── DATA FOR ANALYSIS

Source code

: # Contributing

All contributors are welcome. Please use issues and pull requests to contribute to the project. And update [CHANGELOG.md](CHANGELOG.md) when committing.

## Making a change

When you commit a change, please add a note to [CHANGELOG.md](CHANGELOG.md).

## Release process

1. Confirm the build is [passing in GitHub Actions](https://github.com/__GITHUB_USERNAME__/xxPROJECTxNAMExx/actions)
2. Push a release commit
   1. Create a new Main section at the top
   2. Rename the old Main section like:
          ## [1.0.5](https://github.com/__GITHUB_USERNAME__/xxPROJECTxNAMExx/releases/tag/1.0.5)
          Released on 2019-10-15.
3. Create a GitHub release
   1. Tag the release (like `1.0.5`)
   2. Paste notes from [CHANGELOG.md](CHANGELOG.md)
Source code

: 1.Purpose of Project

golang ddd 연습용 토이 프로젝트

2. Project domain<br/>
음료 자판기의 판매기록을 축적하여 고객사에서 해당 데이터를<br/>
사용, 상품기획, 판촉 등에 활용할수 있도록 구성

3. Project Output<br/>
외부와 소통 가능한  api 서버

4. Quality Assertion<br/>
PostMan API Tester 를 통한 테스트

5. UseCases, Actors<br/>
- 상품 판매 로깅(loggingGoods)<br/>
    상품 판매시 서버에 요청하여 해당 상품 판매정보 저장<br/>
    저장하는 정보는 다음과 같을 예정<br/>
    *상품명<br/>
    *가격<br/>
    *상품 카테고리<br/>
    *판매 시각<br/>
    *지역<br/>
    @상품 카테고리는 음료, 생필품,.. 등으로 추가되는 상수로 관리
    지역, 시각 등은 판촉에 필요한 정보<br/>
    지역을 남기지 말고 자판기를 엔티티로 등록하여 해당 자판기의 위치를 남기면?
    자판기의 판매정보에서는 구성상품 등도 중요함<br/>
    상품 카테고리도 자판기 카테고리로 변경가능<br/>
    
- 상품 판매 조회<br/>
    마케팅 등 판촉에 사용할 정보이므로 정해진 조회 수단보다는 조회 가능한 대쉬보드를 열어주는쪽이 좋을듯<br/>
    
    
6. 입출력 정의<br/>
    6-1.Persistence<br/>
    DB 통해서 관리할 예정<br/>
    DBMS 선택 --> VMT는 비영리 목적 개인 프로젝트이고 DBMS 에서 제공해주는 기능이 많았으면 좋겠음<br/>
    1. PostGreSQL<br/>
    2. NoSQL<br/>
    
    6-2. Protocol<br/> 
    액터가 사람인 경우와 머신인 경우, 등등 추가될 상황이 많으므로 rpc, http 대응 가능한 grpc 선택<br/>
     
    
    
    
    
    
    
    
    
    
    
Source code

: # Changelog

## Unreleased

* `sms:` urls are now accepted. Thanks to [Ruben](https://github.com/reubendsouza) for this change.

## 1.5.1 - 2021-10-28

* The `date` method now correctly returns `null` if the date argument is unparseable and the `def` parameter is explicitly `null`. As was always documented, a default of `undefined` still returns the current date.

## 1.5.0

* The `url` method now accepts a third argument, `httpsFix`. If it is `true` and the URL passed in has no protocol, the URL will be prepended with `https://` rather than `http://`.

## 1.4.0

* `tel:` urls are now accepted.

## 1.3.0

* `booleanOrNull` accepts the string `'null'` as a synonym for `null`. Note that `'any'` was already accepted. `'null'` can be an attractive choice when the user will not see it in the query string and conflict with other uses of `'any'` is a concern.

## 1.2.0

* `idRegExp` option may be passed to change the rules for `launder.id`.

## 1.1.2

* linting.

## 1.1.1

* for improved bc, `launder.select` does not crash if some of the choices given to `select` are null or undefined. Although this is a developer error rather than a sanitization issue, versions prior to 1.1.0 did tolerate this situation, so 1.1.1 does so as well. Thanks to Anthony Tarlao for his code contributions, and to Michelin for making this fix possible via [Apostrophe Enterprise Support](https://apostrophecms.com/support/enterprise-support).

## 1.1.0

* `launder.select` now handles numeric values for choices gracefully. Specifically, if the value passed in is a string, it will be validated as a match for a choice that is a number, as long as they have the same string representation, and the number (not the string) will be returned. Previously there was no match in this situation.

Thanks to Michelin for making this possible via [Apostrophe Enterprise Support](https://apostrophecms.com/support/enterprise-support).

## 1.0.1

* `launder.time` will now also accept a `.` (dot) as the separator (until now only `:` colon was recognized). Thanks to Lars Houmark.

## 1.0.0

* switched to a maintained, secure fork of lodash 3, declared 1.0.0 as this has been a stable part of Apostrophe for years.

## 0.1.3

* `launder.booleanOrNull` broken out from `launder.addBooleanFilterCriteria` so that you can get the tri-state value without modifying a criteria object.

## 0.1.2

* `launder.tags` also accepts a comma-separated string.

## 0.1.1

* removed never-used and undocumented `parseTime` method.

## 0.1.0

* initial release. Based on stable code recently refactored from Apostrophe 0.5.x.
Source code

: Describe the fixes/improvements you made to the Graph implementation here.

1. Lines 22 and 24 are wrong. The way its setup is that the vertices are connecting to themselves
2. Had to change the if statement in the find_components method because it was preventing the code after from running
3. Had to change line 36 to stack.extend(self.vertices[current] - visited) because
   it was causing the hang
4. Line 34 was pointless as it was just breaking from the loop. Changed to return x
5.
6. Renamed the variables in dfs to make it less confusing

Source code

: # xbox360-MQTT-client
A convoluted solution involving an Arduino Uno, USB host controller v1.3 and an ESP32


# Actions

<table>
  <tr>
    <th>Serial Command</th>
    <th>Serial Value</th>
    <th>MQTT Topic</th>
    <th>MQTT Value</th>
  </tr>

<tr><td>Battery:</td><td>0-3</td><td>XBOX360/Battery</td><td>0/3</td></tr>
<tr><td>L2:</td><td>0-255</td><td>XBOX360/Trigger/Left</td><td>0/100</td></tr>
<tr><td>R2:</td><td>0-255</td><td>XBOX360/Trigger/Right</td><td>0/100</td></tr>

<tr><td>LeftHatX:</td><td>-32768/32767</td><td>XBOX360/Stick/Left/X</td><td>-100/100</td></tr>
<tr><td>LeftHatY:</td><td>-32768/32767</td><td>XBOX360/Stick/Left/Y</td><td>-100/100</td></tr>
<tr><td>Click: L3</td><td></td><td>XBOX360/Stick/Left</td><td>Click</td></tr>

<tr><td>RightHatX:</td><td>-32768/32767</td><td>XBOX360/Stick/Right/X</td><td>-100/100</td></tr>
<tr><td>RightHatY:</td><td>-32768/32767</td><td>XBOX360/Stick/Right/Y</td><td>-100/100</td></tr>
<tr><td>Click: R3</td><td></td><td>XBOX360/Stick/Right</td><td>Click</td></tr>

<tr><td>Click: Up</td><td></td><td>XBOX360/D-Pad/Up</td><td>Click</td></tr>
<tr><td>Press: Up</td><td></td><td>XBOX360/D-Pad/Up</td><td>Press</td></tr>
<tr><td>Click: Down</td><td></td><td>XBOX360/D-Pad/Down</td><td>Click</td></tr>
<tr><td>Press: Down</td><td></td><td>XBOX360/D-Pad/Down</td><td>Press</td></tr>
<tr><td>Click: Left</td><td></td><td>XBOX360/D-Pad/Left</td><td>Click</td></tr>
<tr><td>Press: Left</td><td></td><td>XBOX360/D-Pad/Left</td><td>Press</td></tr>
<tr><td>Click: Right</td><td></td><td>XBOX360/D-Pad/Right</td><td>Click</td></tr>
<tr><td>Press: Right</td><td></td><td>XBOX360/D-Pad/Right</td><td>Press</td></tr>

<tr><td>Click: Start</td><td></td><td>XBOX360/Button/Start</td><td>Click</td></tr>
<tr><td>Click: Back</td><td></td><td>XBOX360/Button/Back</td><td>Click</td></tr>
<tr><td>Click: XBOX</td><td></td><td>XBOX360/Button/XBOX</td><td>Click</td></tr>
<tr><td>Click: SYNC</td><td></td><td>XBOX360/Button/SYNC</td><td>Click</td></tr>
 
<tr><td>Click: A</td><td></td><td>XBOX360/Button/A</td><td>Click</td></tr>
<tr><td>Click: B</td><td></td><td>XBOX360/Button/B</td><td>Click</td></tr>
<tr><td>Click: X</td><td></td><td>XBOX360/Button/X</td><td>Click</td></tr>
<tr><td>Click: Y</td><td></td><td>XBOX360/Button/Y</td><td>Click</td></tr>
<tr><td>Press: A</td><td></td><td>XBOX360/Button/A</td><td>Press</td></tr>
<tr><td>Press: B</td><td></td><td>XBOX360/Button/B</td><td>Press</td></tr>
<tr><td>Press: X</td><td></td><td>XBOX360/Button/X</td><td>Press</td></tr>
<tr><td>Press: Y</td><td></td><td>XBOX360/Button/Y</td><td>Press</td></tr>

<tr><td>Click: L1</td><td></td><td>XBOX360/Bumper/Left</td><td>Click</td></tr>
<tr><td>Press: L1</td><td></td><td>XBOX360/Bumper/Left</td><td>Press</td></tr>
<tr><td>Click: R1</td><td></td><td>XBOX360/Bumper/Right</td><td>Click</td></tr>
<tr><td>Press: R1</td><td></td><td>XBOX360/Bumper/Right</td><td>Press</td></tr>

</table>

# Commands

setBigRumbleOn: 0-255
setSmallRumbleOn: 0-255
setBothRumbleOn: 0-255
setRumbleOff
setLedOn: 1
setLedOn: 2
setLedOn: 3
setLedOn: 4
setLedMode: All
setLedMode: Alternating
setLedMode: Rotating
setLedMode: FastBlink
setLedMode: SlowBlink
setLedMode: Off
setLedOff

────

Of the entries above, repeat exactly the lines between the line with "1. Create a new Main section at the top" and the line with "자판기의 판매정보에서는 구성상품 등도 중요함<br/>", inclusive, and no others.

   1. Create a new Main section at the top
   2. Rename the old Main section like:
          ## [1.0.5](https://github.com/__GITHUB_USERNAME__/xxPROJECTxNAMExx/releases/tag/1.0.5)
          Released on 2019-10-15.
3. Create a GitHub release
   1. Tag the release (like `1.0.5`)
   2. Paste notes from [CHANGELOG.md](CHANGELOG.md)
Source code

: 1.Purpose of Project

golang ddd 연습용 토이 프로젝트

2. Project domain<br/>
음료 자판기의 판매기록을 축적하여 고객사에서 해당 데이터를<br/>
사용, 상품기획, 판촉 등에 활용할수 있도록 구성

3. Project Output<br/>
외부와 소통 가능한  api 서버

4. Quality Assertion<br/>
PostMan API Tester 를 통한 테스트

5. UseCases, Actors<br/>
- 상품 판매 로깅(loggingGoods)<br/>
    상품 판매시 서버에 요청하여 해당 상품 판매정보 저장<br/>
    저장하는 정보는 다음과 같을 예정<br/>
    *상품명<br/>
    *가격<br/>
    *상품 카테고리<br/>
    *판매 시각<br/>
    *지역<br/>
    @상품 카테고리는 음료, 생필품,.. 등으로 추가되는 상수로 관리
    지역, 시각 등은 판촉에 필요한 정보<br/>
    지역을 남기지 말고 자판기를 엔티티로 등록하여 해당 자판기의 위치를 남기면?
    자판기의 판매정보에서는 구성상품 등도 중요함<br/>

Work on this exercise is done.